■ PROMPT ■
Give back, character for character, the line that includes "2023 – novembre (4)" and all lines beneath it in the data.

■ DATA TO PROCESS ■
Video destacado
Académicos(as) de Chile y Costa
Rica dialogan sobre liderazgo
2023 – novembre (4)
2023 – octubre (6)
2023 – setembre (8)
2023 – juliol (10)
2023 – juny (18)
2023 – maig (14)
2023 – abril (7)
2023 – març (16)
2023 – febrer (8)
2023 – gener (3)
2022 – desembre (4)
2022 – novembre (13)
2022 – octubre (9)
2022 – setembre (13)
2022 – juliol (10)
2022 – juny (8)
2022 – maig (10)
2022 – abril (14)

■ SOLUTION FOR THIS EXERCISE ■
2023 – novembre (4)
2023 – octubre (6)
2023 – setembre (8)
2023 – juliol (10)
2023 – juny (18)
2023 – maig (14)
2023 – abril (7)
2023 – març (16)
2023 – febrer (8)
2023 – gener (3)
2022 – desembre (4)
2022 – novembre (13)
2022 – octubre (9)
2022 – setembre (13)
2022 – juliol (10)
2022 – juny (8)
2022 – maig (10)
2022 – abril (14)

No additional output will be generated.